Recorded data
Content starts

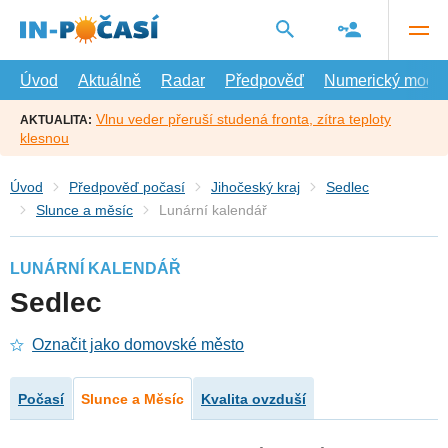
Přejít
na
hlavní
obsah
Úvod
Aktuálně
Radar
Předpověď
Numerický model
Vlnu veder přeruší studená fronta, zítra teploty
AKTUALITA:
klesnou
Úvod
Předpověď počasí
Jihočeský kraj
Sedlec
Slunce a měsíc
Lunární kalendář
LUNÁRNÍ KALENDÁŘ
Sedlec
Označit jako domovské město
Počasí
Slunce a Měsíc
Kvalita ovzduší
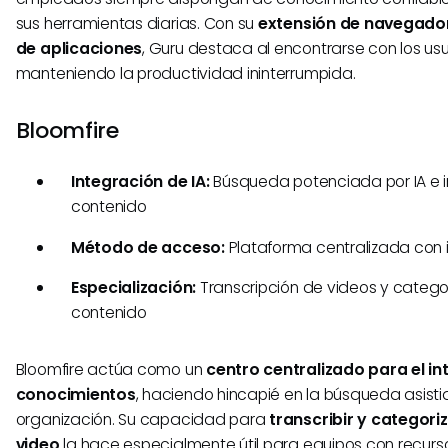
sus herramientas diarias. Con su
extensión de navegador
de aplicaciones
, Guru destaca al encontrarse con los us
manteniendo la productividad ininterrumpida.
Bloomfire
Integración de IA:
Búsqueda potenciada por IA e 
contenido
Método de acceso:
Plataforma centralizada con 
Especialización:
Transcripción de videos y catego
contenido
Bloomfire actúa como un
centro centralizado para el i
conocimientos
, haciendo hincapié en la búsqueda asistid
organización. Su capacidad para
transcribir y categori
video
la hace especialmente útil para equipos con recurso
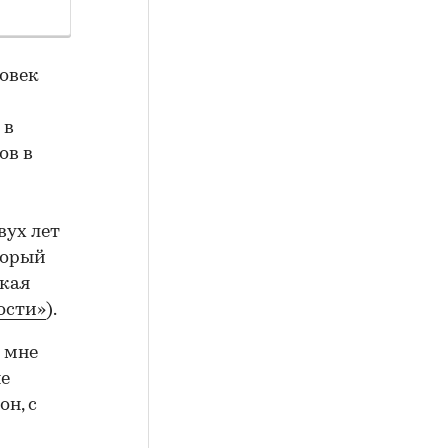
ловек
 в
ов в
вух лет
торый
акая
ости»
).
о мне
не
н, с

Content ends

### ABOUT THIS TASK
Line by line, retype the records above exactly, minus the images.

### YOUR SOLUTION
Přejít
na
hlavní
obsah
Úvod
Aktuálně
Radar
Předpověď
Numerický model
Vlnu veder přeruší studená fronta, zítra teploty
AKTUALITA:
klesnou
Úvod
Předpověď počasí
Jihočeský kraj
Sedlec
Slunce a měsíc
Lunární kalendář
LUNÁRNÍ KALENDÁŘ
Sedlec
Označit jako domovské město
Počasí
Slunce a Měsíc
Kvalita ovzduší
sus herramientas diarias. Con su
extensión de navegador
de aplicaciones
, Guru destaca al encontrarse con los us
manteniendo la productividad ininterrumpida.
Bloomfire
Integración de IA:
Búsqueda potenciada por IA e 
contenido
Método de acceso:
Plataforma centralizada con 
Especialización:
Transcripción de videos y catego
contenido
Bloomfire actúa como un
centro centralizado para el i
conocimientos
, haciendo hincapié en la búsqueda asistid
organización. Su capacidad para
transcribir y categori
video
la hace especialmente útil para equipos con recurso
ловек
 в
ов в
вух лет
торый
акая
ости»
).
о мне
не
н, с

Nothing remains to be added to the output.